### TASK DESCRIPTION
Print, from the listing below, the lines starting at the line containing "arızalanması: Sabit disk" and ending at the line containing "Welcome Back!", exactly as they stand, and print nothing else.

### RECORDS PROVIDED
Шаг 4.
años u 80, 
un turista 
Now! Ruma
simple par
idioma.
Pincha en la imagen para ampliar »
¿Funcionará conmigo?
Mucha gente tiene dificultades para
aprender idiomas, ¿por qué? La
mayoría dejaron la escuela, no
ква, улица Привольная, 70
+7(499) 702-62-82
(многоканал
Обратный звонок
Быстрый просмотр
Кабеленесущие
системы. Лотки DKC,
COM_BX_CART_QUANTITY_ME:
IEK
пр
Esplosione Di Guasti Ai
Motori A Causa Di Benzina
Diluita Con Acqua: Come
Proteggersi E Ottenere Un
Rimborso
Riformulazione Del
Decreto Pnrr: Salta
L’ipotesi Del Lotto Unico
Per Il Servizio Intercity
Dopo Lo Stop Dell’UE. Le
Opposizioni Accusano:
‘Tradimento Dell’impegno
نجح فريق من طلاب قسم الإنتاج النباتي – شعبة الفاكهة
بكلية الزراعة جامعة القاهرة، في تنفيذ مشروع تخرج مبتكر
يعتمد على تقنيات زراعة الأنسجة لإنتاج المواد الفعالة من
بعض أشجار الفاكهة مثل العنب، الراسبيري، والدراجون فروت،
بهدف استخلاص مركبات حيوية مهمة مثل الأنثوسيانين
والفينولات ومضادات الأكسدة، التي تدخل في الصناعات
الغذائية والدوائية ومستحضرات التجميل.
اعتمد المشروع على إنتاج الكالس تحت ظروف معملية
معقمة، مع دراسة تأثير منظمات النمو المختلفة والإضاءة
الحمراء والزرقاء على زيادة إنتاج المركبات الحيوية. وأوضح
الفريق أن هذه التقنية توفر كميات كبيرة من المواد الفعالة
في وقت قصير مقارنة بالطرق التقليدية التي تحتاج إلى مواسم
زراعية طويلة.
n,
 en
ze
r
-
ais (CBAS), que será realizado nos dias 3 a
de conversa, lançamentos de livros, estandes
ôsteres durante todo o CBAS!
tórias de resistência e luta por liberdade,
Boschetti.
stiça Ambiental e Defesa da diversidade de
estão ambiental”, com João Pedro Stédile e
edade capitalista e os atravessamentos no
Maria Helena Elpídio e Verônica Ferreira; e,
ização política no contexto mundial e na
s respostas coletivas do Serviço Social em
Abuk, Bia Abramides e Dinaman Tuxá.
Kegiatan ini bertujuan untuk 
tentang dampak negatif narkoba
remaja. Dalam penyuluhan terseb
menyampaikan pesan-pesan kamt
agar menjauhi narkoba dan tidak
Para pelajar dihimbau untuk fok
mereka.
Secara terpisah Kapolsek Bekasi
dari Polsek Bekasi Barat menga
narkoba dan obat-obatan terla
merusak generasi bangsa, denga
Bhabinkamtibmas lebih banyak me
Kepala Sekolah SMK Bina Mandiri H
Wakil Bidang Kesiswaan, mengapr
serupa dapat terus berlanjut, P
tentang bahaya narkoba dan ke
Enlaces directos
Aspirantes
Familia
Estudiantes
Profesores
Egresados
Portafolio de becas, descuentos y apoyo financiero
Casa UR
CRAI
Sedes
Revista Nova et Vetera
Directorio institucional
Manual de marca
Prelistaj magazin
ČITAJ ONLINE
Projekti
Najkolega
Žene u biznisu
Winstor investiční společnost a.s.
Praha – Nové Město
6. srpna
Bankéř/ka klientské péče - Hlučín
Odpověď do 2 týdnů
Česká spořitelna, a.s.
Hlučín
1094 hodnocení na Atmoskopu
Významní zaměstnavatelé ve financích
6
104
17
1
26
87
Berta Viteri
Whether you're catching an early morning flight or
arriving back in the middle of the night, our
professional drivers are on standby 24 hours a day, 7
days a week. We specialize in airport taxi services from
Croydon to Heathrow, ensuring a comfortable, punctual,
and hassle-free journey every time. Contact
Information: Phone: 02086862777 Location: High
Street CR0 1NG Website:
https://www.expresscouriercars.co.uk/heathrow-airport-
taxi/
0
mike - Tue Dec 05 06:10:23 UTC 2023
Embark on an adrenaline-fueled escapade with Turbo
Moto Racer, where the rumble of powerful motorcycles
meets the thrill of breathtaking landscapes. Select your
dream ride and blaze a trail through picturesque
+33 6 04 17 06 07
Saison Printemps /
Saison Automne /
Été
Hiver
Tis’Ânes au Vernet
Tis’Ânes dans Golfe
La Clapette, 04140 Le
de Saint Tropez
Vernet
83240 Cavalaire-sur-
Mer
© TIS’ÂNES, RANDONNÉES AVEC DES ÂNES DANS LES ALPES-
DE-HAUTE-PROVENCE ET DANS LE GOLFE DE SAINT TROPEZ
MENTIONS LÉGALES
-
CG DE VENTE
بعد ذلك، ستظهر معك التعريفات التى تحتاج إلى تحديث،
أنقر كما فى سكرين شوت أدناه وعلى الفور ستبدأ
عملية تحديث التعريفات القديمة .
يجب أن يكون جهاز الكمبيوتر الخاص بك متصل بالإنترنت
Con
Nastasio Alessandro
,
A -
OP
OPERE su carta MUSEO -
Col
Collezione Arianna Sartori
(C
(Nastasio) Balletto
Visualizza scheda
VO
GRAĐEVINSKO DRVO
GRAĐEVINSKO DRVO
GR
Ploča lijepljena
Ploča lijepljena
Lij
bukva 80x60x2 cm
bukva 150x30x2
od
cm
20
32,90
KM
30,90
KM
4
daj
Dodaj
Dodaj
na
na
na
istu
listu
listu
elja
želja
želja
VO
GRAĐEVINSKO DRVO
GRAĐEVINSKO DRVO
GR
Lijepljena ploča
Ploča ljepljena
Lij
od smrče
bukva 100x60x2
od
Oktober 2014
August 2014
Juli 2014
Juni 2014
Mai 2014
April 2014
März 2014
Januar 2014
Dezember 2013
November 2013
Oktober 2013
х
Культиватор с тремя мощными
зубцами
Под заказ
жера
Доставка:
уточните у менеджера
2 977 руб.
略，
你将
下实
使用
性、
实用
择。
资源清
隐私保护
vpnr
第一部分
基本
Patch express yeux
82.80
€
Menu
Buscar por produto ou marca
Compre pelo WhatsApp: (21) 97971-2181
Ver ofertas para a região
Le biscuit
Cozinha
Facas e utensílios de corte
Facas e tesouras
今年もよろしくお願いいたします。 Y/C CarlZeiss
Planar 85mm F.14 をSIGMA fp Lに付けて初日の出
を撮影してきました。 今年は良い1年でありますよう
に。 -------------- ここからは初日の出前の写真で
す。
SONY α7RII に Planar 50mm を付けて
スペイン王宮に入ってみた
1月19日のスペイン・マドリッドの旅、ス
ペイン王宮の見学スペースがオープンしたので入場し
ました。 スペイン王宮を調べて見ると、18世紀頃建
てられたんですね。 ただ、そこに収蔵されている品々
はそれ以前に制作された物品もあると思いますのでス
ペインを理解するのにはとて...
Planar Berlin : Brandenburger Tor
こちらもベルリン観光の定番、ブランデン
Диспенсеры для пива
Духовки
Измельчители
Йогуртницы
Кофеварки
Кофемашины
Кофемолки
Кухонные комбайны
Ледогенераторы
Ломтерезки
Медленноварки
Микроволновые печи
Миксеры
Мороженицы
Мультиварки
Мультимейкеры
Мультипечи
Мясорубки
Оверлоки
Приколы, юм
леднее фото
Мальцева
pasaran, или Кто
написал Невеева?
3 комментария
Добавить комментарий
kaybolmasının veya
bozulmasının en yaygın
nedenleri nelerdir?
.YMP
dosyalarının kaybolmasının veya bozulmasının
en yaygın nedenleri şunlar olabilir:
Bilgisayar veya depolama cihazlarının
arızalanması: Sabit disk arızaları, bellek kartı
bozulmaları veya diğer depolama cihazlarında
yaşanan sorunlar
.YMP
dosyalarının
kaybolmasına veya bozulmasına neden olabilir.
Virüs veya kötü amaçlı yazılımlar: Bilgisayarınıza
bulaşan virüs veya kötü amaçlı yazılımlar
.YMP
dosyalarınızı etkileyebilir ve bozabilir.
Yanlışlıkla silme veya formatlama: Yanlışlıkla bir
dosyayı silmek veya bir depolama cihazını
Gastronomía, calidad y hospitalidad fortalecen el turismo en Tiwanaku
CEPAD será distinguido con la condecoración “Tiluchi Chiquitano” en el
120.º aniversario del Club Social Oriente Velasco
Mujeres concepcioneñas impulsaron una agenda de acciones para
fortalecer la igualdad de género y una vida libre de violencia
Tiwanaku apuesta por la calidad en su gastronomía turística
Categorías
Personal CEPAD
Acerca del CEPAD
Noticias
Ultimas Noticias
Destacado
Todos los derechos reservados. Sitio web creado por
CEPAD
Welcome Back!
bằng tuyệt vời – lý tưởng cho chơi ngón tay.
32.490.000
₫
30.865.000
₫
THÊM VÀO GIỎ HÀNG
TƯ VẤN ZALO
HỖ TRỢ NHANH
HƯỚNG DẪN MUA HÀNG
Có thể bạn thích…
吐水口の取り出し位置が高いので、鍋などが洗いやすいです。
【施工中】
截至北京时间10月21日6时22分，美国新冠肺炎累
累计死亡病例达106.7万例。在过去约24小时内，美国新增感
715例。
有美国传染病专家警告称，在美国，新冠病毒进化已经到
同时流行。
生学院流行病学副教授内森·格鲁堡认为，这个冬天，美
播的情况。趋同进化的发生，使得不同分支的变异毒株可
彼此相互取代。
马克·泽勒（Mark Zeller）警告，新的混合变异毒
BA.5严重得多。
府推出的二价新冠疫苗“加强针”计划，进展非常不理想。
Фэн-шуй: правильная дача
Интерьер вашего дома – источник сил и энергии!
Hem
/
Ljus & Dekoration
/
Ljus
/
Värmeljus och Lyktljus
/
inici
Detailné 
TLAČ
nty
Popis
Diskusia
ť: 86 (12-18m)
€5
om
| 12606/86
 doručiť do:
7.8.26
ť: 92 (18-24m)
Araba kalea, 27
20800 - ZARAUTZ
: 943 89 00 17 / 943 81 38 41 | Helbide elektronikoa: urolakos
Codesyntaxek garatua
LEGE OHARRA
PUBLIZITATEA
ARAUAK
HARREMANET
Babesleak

### OUTPUT OF THE EXERCISE
arızalanması: Sabit disk arızaları, bellek kartı
bozulmaları veya diğer depolama cihazlarında
yaşanan sorunlar
.YMP
dosyalarının
kaybolmasına veya bozulmasına neden olabilir.
Virüs veya kötü amaçlı yazılımlar: Bilgisayarınıza
bulaşan virüs veya kötü amaçlı yazılımlar
.YMP
dosyalarınızı etkileyebilir ve bozabilir.
Yanlışlıkla silme veya formatlama: Yanlışlıkla bir
dosyayı silmek veya bir depolama cihazını
Gastronomía, calidad y hospitalidad fortalecen el turismo en Tiwanaku
CEPAD será distinguido con la condecoración “Tiluchi Chiquitano” en el
120.º aniversario del Club Social Oriente Velasco
Mujeres concepcioneñas impulsaron una agenda de acciones para
fortalecer la igualdad de género y una vida libre de violencia
Tiwanaku apuesta por la calidad en su gastronomía turística
Categorías
Personal CEPAD
Acerca del CEPAD
Noticias
Ultimas Noticias
Destacado
Todos los derechos reservados. Sitio web creado por
CEPAD
Welcome Back!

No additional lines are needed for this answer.